Coca. Ciudad para un escritor en ciernes. Para un periodista cansado de crónicas de sucesos y con ganas de mirar la originalidad y astracanería oculta en los ojos de gentes tostadas por el sol de Eldorado, enamoradas en un idilio eterno de 15 años que les cansa y les duele a veces, pero al que siempre regresan porque les reconforta y les da vida: sueños, conquistas, soles.
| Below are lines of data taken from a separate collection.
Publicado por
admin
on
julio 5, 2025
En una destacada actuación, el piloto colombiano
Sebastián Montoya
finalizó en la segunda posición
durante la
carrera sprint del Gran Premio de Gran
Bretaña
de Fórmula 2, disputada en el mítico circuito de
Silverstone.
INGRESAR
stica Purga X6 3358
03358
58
Nadie sabe a dónde va Coca. Nadie sabe cuánto tiempo estaremos atrapados en su hechizo los que paseamos por sus calles, enamorados quizá, extrañados por su geografía humana pero intrigados por la misma. Buscadores de tesoros de oro, canela y petróleo, de nuevas vidas, o de un lugar perdido donde perderse y quizá volver a encontrarse. Al final del día, las aguas del Napo siguen fluyendo incansables hacia su encuentro con el amazonas, las killas regresan a la orilla con el fruto del día y por las calles salen a pasear algunos vecinos que sienten que con su caminar van haciendo poco a poco ciudad. ¿Miran ellos al río preguntándose a dónde van, o es el río quien les observa y se pregunta quién quedará, quién vendrá después de las lluvias, de los años, de los ciclos, de las vidas?
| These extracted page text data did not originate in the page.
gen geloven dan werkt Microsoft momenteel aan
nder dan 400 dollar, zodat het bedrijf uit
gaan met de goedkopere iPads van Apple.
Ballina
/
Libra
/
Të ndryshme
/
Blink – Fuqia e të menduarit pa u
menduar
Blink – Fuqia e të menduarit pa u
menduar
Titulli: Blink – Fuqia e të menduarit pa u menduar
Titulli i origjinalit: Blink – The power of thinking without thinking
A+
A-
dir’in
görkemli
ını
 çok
viernes, 16 de septiembre de 2016

Kurosawa

Kurosawa
el viento en mi memoria
un columpio bajo la nieve
las ganas de vivir, ahora
Kurosawa
la lluvia, el rostro, la espada
el movimiento de la vida
Kurosawa
Akira, sueños, melancolía
y las últimas puertas del reino
abiertas a la luz del día
Tokio de noche
y en la estepa, Akira
como el ojo que el cielo rompe
redención que sana heridas.
Te quedaste en celulolide
desde ahí nos miras
nos mueves por dentro
nos mueves la vida,
nunca te irás Akira.
Madadayo! Kurosawa,
adiós sin despedida.

Como un niño

Miro la vida pasar
como la miran los niños,
como la miran los niños
cuando se esconden detrás
de sus vivos ojos de niño.

Amo con miedo a amar
soy un romántico empedernido
me sonrojo aún como niño
como un niño con disfraz
o con traje de domingo.

Me atrapa tu sonrisa fugaz
mi rostro rubores de niño
cuando juego entre los rizos
que pueblan el umbral
de tu jardín prohibido.

Siempre con miedo a saltar
me aferro como un niño
a la seguridad del nido,
me mata la curiosidad
y temo a lo desconocido.

Y aún creo en la eternidad
del verano como los niños
como los niños sonrío
sueño cruzar el mar
en un barquito chiquito.

No me quiero despertar
sabiendo que he crecido
prefiero sentir al niño,
siempre dispuesto a soñar
sin olvidar lo que he sido.

jueves, 15 de septiembre de 2016

Un mar

Ella se marchó
sin apenas llegar
él la despidió
en el mismo lugar.

El recuerdo quedó
en la felicidad
un tiempo pasión
breve eternidad

Ahora entre los dos
se interpone el mar
un muro de pasión
querer u olvidar:

él las olas
ella brisa de mar
él la espuma
ella la sal
hechizo de luna
marea, tempestad
una barca en la arena
un mar que surcar.

En el interior
no pueden negar
la indómita pulsión
del verbo el amar.

martes, 13 de septiembre de 2016

Acróstico nahualt

Caliente en la mañana,
humo espeso en la taza,
olor intenso que baña
cada rincón de la casa;
onzas desechas en agua,
licor espeso que embriaga
afrodisiaca palabra mágica
trazas de amor desplegadas
envueltas en sueños de infancia.

Bajo la dictadura de la C

La injusticia se escribe con c
con c de capitalismo.
Con c se escribe la avaricia
que nos hace enemigos,
c es el rostro de la pobreza
dos mundos: pobres y ricos.

C llevan las palabras
que hieren los oídos,
c grabada en las armas
de todos los asesinos,
tras una c están los ojos
que nos condenan por distintos

C en todas las divisiones,
c en transgénicos cultivos,
c tras todas las religiones
que erigen templos al altísmo
y con C los falsos cielos
donde sólo unos pocos son recibidos.

Y hay una c colgada
al borde del abismo
c de ciegos, c de trampas
c de rostros altivos
envueltos en la cizaña
escrita con de c Capitalismo

Con c han renovado las libertades,
con c quieren escribir el destino
que excluye a propios e iguales
que corre detrás de sí mismo
celoso con c de verdades:
mentiras abocando al abismo.

Bajo la c nos vende la vida
a base de c malvivimos
luego por la c no la quitan
pues por la c crecimos
creímos que lo demás era mentira
absortos en una mentira: capitalismo.